Neal Trubowitz (capítulo 5), analisando uma coleção de cachimbos do Peabody Museum of Archaeology and Ethnology, explora os aspectos étnicos dos cachimbos referentes aos grupos europeus, africanos e nativos americanos. Em relação a este último grupo, os cachimbos foram os objetos mais resistentes a mudanças, quando se leva em consideração os contatos culturais aos quais os nativos estiveram sujeitos. Os cachimbos, então, podem ser vistos como marcadores culturais que definiam fronteiras étnicas.
Rob Mann (capítulo 6) enfoca o tema dos cachimbos como elementos facilitadores de relações sociais. Em seu estudo de caso, ele analisa o comércio de peles entre os europeus e os nativos. Enquanto, para os primeiros, o comércio de peles está separado das relações sociais, para os nativos, as relações são parte fundamental das transações. Para que elas pudessem ser bem-sucedidas, os rituais cumpriam um papel básico, sendo que os cachimbos de pedra eram centrais nesses rituais. Por meio deles, estranhos eram transformados em parentes, encobrindo-se as diferenças entre as partes envolvidas no comércio de peles, mesmo que temporariamente.

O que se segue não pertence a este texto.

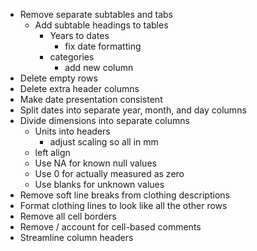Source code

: * Remove separate subtables and tabs
	* Add subtable headings to tables
		* Years to dates
			* fix date formatting 
		* categories
			* add new column
* Delete empty rows
* Delete extra header columns
* Make date presentation consistent
* Split dates into separate year, month, and day columns
* Divide dimensions into separate columns
	* Units into headers
		* adjust scaling so all in mm
	* left align
	* Use NA for known null values
	* Use 0 for actually measured as zero
	* Use blanks for unknown values
* Remove soft line breaks from clothing descriptions
* Format clothing lines to look like all the other rows
* Remove all cell borders
* Remove / account for cell-based comments
* Streamline column headers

O último artigo referente ao contexto do contato é o de Richard Veit e Charles Bello (capítulo 7). Nele os autores analisam uma coleção de cachimbos dos séculos XVIII e XIX, em especial aqueles feitos de metal. Devido às técnicas envolvidas na confecção desses artefatos, eles têm sido associados a uma manufatura europeia. Porém, os autores mostram evidências significativas de que esses cachimbos são, em sua maioria, de manufatura nativa. Sua forma e distribuição, bem como as representações utilizadas, foram fundamentais para rechaçar a ideia de uma manufatura externa.
A última sessão do livro engloba os estudos relacionados ao período histórico, em contextos euramericanos. São os quatro últimos capítulos do livro (8 a 11). Diane Dallal (capítulo 8) apresenta cachimbos de barro dos séculos XVII e XVIII, encontrados em alguns sítios da cidade de Nova Iorque; e traz um novo elemento para estudar os cachimbos holandeses. Existia e, possivelmente, ainda existe, uma ideia corrente nos estudos arqueológicos, ou uma premissa da qual os autores partem, de que a produção de cachimbos é uma atividade masculina. Porém, a partir de evidências documentais, Dallal mostra a presença de mulheres na fabricação de cachimbos na Holanda. Mas elas não só estavam presentes como manipulavam a confecção desses objetos como uma forma de empoderamento em um meio dominado por uma cultura masculina. A pesquisa de Paul Reckner (capítulo 9), discute como alguns tipos específicos de cachimbos participaram da construção de identidades irlandesas na classe trabalhadora estadunidense em Paterson, na Nova Jérsei oitocentista. Já o trabalho de Anna Agbe-Davies (capítulo 10) ressalta alguns elementos técnicos da elaboração de cachimbos de produção local e regional da região da costa do tabaco nos EUA para aventar possibilidades interpretativas e inovadoras sobre produção e consumo desses itens fumageiros. Por fim, Patricia Capone e Elinor Downs (capítulo 11) apresentam e discutem os resultados de análises petrográficas de cachimbos feitos a partir de argilas vermelhas no século XVII, encontrados na cidade de Jamestown, na Virgínia.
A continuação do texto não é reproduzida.